Ete hasret kalmış orta alt ve yoksul kesimin mutfağına uzun bir süreden beri et veya kıyma girmiyor. Bu fiyatlardan sonra orta kesimin de çocuklarına et yedirebilmesi oldukça zorlaştı.
Ancak iktidarın umurunda değil.
Vatandaş niye et alamıyor? Niye geçim zorluğu çekiyor? Çünkü geliri az ve satın alma gücü her gün enflasyon nedeniyle eriyor, Türk lirasının değeri düşüyor. Düşük olduğu için de vatandaş günlük ihtiyaçlarını alamıyor, çocuklarını gerektiği gibi besleyemiyor.
Bu tablo karşısında Hazine ve Maliye Bakanı Nureddin Nebati yine tebessüm ederek şöyle diyor:
"TL'yi olabilecek en düşük seviyeye düşürdük. Türk lirası en düşük durumda, daha ineceği bir yer yok, vatandaş rahat olsun."
“Güler misin ağlar mısın” denilecek bir ifade.
Bakan Nebati müteahhitleri korumak peşinde. “Müteahhitlerin gerçekten ne kadar zarar ettiklerine yönelik olarak bir çalışma yapıyoruz. Bütçe imkanları içerisinde kim zarar görüyorsa bunlara yönelik olarak elimizden gelen desteği veririz” diyor.
Müteahhitin zararı vatandaşın cebinden ödenecek. Vatandaşın çocuğuna et, kıyma, yağ, süt alıp alamadığı umurunda değil.

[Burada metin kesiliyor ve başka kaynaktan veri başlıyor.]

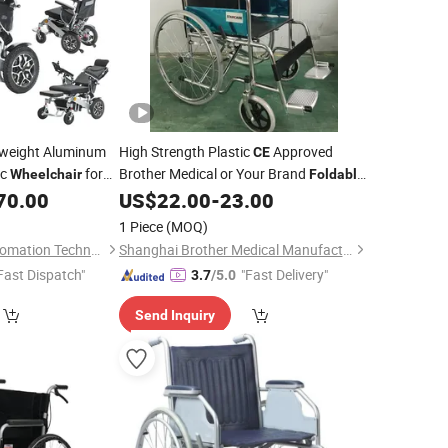
weight Aluminum
High Strength Plastic
Approved
CE
ic
for
Brother Medical or Your Brand
Wheelchair
Foldable
pneumatic
70.00
US$
22.00
-
23.00
Wheelchair
1 Piece
(MOQ)
Ningbo Youhuan Automation Technology Co., Ltd.
Shanghai Brother Medical Manufacturer Co., Ltd.
Fast Dispatch"
"Fast Delivery"
3.7
/5.0
Send Inquiry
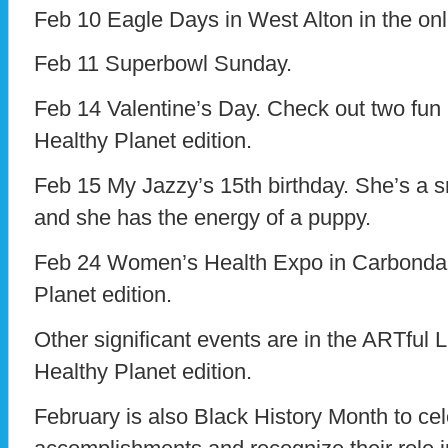
Feb 10 Eagle Days in West Alton in the onl
Feb 11 Superbowl Sunday.
Feb 14 Valentine’s Day. Check out two fun r
Healthy Planet edition.
Feb 15 My Jazzy’s 15th birthday. She’s a s
and she has the energy of a puppy.
Feb 24 Women’s Health Expo in Carbondale
Planet edition.
Other significant events are in the ARTful L
Healthy Planet edition.
February is also Black History Month to ce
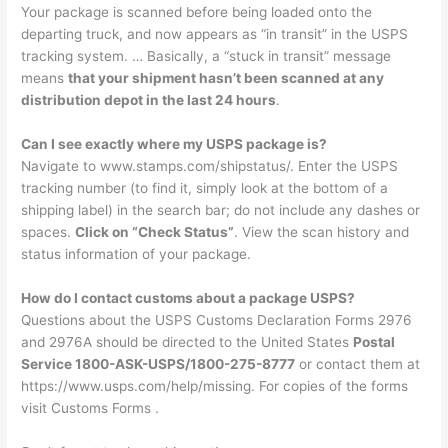
Your package is scanned before being loaded onto the
departing truck, and now appears as “in transit” in the USPS
tracking system. … Basically, a “stuck in transit” message
means
that your shipment hasn’t been scanned at any
distribution depot in the last 24 hours
.
Can I see exactly where my USPS package is?
Navigate to www.stamps.com/shipstatus/. Enter the USPS
tracking number (to find it, simply look at the bottom of a
shipping label) in the search bar; do not include any dashes or
spaces.
Click on “Check Status”
. View the scan history and
status information of your package.
How do I contact customs about a package USPS?
Questions about the USPS Customs Declaration Forms 2976
and 2976A should be directed to the United States
Postal
Service 1800-ASK-USPS/1800-275-8777
or contact them at
https://www.usps.com/help/missing. For copies of the forms
visit Customs Forms .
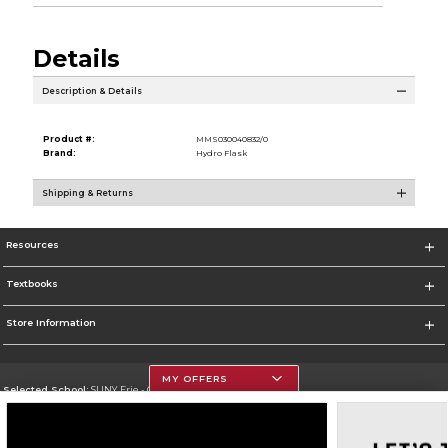
Details
Description & Details
Product #:
MMS030040832/0
Brand:
Hydro Flask
Shipping & Returns
Resources
Textbooks
Store Information
MY OFFERS
Selected School:
SUNY Erie - City Campus
Change School
Go To http://www.ecc.edu/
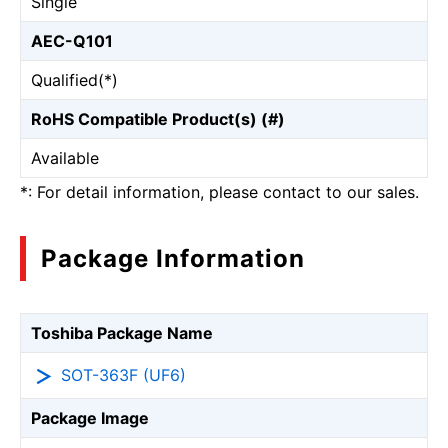
Single
AEC-Q101
Qualified(*)
RoHS Compatible Product(s) (#)
Available
*: For detail information, please contact to our sales.
Package Information
Toshiba Package Name
SOT-363F (UF6)
Package Image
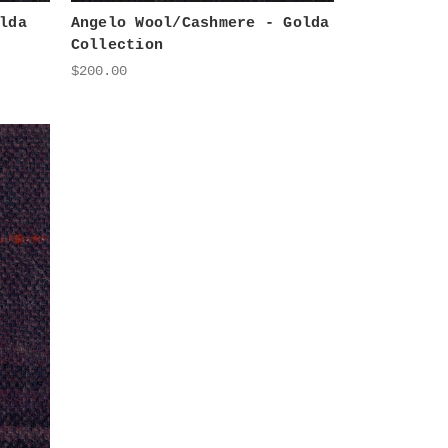
lda
Angelo Wool/Cashmere - Golda
Collection
$200.00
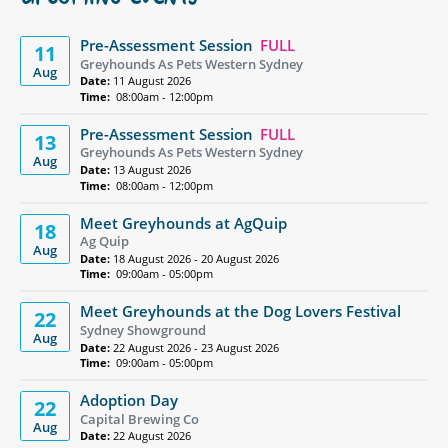
UPCOMING EVENTS
Pre-Assessment Session
FULL
11
Greyhounds As Pets Western Sydney
Aug
Date:
11 August 2026
Time:
08:00am - 12:00pm
Pre-Assessment Session
FULL
13
Greyhounds As Pets Western Sydney
Aug
Date:
13 August 2026
Time:
08:00am - 12:00pm
Meet Greyhounds at AgQuip
18
Ag Quip
Aug
Date:
18 August 2026 - 20 August 2026
Time:
09:00am - 05:00pm
Meet Greyhounds at the Dog Lovers Festival
22
Sydney Showground
Aug
Date:
22 August 2026 - 23 August 2026
Time:
09:00am - 05:00pm
Adoption Day
22
Capital Brewing Co
Aug
Date:
22 August 2026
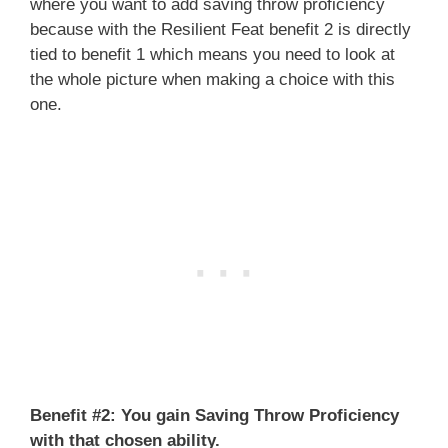
where you want to add saving throw proficiency
because with the Resilient Feat benefit 2 is directly
tied to benefit 1 which means you need to look at
the whole picture when making a choice with this
one.
Benefit #2:
You gain Saving Throw Proficiency
with that chosen ability.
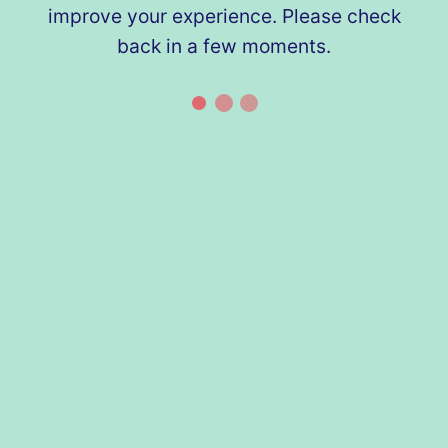
improve your experience. Please check
back in a few moments.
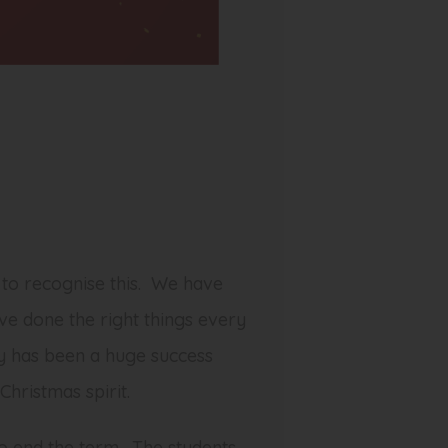
 to recognise this. We have
ve done the right things every
ay has been a huge success
hristmas spirit.
o end the term. The students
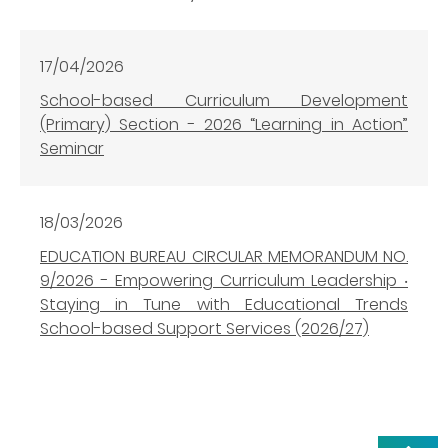
17/04/2026
School-based Curriculum Development
(Primary) Section - 2026 “Learning in Action”
Seminar
18/03/2026
EDUCATION BUREAU CIRCULAR MEMORANDUM NO.
9/2026 - Empowering Curriculum Leadership ‧
Staying in Tune with Educational Trends
School-based Support Services (2026/27)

Cumhurbaşkanı Tayyip Erdoğan da Çanakkale Köprüsü’nün açılısında taahhüt edilen kadar araç geçmezse müteahhit firmaya aradaki farkın devlet tarafından ödeneceğini açıkladı. Oysa daha önce bu köprüler, yollar, havaalanları için milletin cebinden bir kuruş çıkmayacağını söylüyordu. Çanakkale Köprüsü’nde “aradaki farkı devlet ödeyecek” diyerek milletin cebinden para çıkacağını duyurmuş oldu.

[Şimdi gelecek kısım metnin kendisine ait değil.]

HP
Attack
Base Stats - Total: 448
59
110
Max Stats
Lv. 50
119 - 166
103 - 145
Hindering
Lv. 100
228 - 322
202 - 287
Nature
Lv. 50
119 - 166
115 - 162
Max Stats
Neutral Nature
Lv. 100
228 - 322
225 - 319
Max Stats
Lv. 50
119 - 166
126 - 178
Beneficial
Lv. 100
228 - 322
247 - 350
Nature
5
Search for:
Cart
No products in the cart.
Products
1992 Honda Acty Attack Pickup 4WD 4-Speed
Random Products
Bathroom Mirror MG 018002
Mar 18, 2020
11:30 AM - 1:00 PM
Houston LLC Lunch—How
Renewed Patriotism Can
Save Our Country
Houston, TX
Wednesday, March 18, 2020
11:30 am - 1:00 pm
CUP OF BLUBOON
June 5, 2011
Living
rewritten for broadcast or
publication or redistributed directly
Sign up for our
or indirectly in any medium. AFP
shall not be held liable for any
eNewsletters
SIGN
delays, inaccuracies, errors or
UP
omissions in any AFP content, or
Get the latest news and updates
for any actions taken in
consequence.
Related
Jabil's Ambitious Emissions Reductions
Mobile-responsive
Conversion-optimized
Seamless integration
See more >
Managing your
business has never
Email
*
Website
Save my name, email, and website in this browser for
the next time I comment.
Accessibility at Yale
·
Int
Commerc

CHP Lideri Kemal Kılıçdaroğlu, milletin cebinden çıkacak parayı, dün grup toplantısında çarpıcı örneklerle anlatırken şunları söyledi:
“Şehir hastaneleri güzel. Kaça mal ettiniz, yükümlülükler nedir bilmiyoruz. Yapım maliyeti 10 milyar 200 milyon lira. Taahhüt edilen para 82 milyar 500 milyon lira. 10 milyara yapıyor 80 milyar ödeyeceğiz. Altına da imza atmışlar, yetkili olarak da Londra mahkemeleri diyorlar. Bir de gidip sigorta yapmışlar. Onların tamamını alacağız. TC devletinde 84 milyon bir avuç kişinin sömürü alanı haline getirilemez. Yavuz Sultan Selim Köprüsü, yapım maliyeti 3 milyar 300 milyon lira, Hazine garantisi 9 milyar lira! Erdoğan'ın baştan dediği neydi? Devletin kesesinden bir kuruş çıkmayacak. Şimdi 9 milyar lira çıkacak! Bunlar sıradan rakamlar değil. Ve bunlar sadece beşli çeteye bırakılacak kadar da küçük rakamlar değil.”

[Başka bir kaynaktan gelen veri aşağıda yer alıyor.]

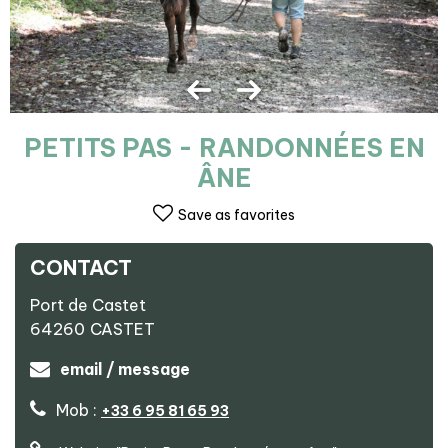
PETITS PAS - RANDONNÉES EN
ÂNE
Save as favorites
CONTACT
Port de Castet
64260
CASTET
email / message
Mob :
+33 6 95 81 65 93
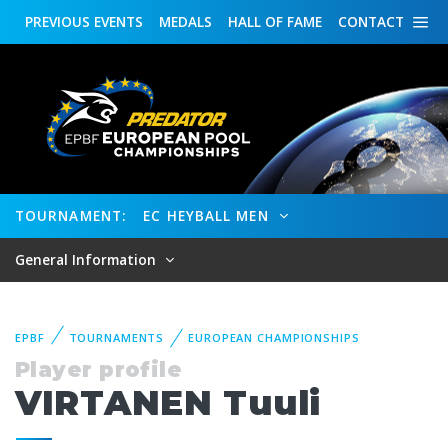
PREVIOUS
EVENTS
MEDALS
HALL OF FAME
CONTACT
TOURNAMENT:
EC HEYBALL MEN
General Information
EPBF
TOURNAMENTS
EUROPEAN CHAMPIONSHIPS
Player profile
VIRTANEN Tuuli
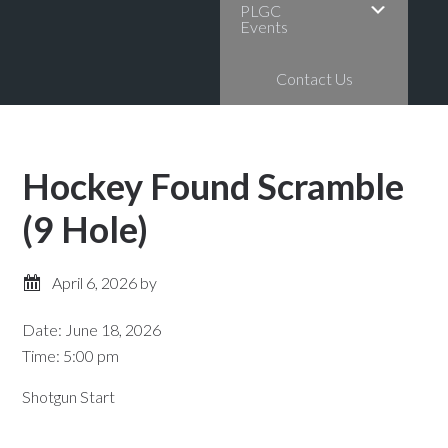
PLGC
Events
Contact Us
Hockey Found Scramble
(9 Hole)
April 6, 2026
by
Date:
June 18, 2026
Time:
5:00 pm
Shotgun Start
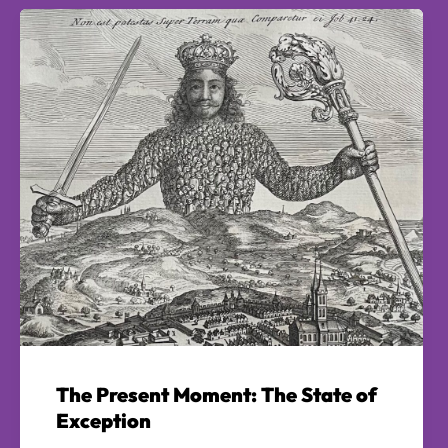
The Present Moment: The State of
Exception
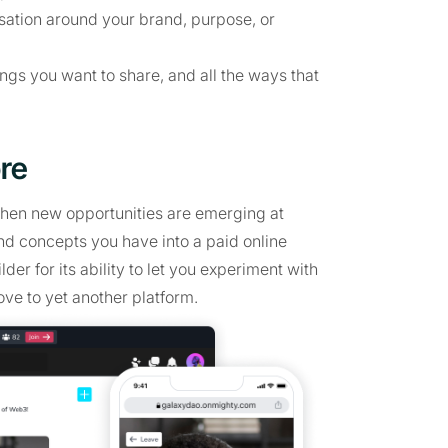
ersation around your brand, purpose, or
ings you want to share, and all the ways that
re
when new opportunities are emerging at
nd concepts you have into a paid online
er for its ability to let you experiment with
ve to yet another platform.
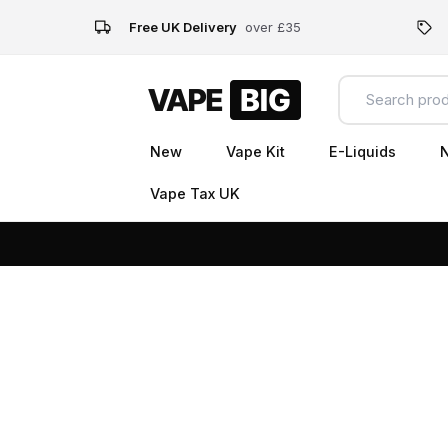
Free UK Delivery
over £35
New
Vape Kit
E-Liquids
N
Vape Tax UK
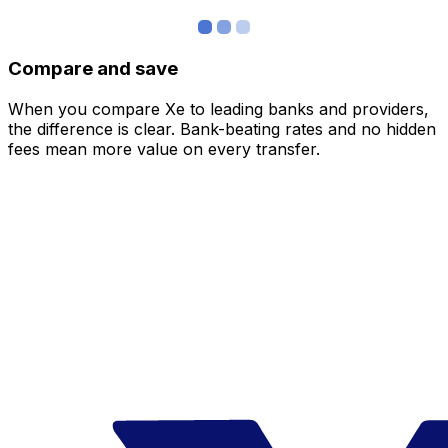
Compare and save
When you compare Xe to leading banks and providers,
the difference is clear. Bank-beating rates and no hidden
fees mean more value on every transfer.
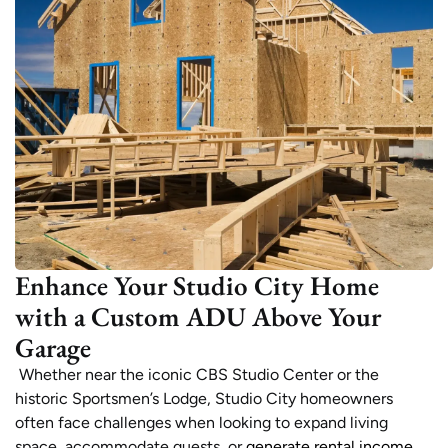
Enhance Your Studio City Home
with a Custom ADU Above Your
Garage
Whether near the iconic CBS Studio Center or the
historic Sportsmen’s Lodge, Studio City homeowners
often face challenges when looking to expand living
space, accommodate guests, or
generate rental income
.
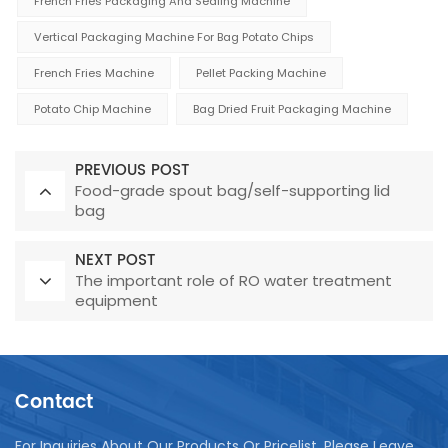
French Fries Packaging And Sealing Machine
Vertical Packaging Machine For Bag Potato Chips
French Fries Machine
Pellet Packing Machine
Potato Chip Machine
Bag Dried Fruit Packaging Machine
PREVIOUS POST
Food-grade spout bag/self-supporting lid
bag
NEXT POST
The important role of RO water treatment
equipment
Contact
For Inquiries About Our Products Or Pricelist, Please Leave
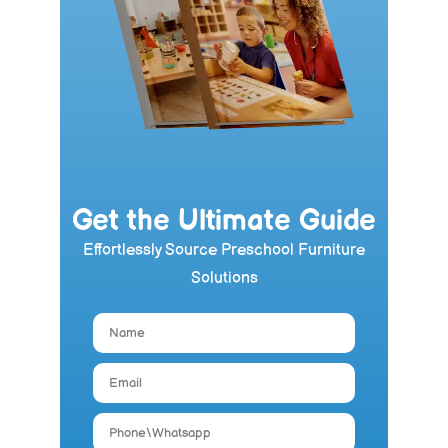
Get the Ultimate Guide
Effortlessly Source Preschool Furniture
Solutions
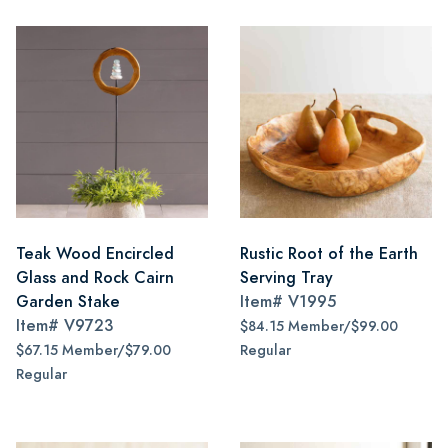
Teak Wood Encircled
Rustic Root of the Earth
Glass and Rock Cairn
Serving Tray
Garden Stake
Item#
V1995
Item#
V9723
$84.15 Member/$99.00
$67.15 Member/$79.00
Regular
Regular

Kılıçdaroğlu Kütahya Zafer Havalanı’nı da örnek gösterdi. Bu havaalanı için Ocak ayında garanti edilen yolcu sayısının 109 bin 911 kişi olduğunu, havaalanını kullanan yolcu sayısının ise bin 304 kişi olduğunu açıkladı. Zafer havaalanının 50 milyon euro’ya yapıldığını ancak müteahhit firmayı 2044 yılına kadar 208 milyon euro ödeneceğini de duyurdu.
Yolcu sayısındaki garip hesaba mı, 2044 yılına kadar milyonlarca uero ödeme garantisine mi yanarsınız. Hazine kaynaklarının böyle on yıllar sonraya uzanacak şekilde tahsis edildiği görülmemiştir.
Bu düzenin mutlaka değiştirilmesi gerekir.
Bu da ancak iktidar değişikliği ile mümkündür.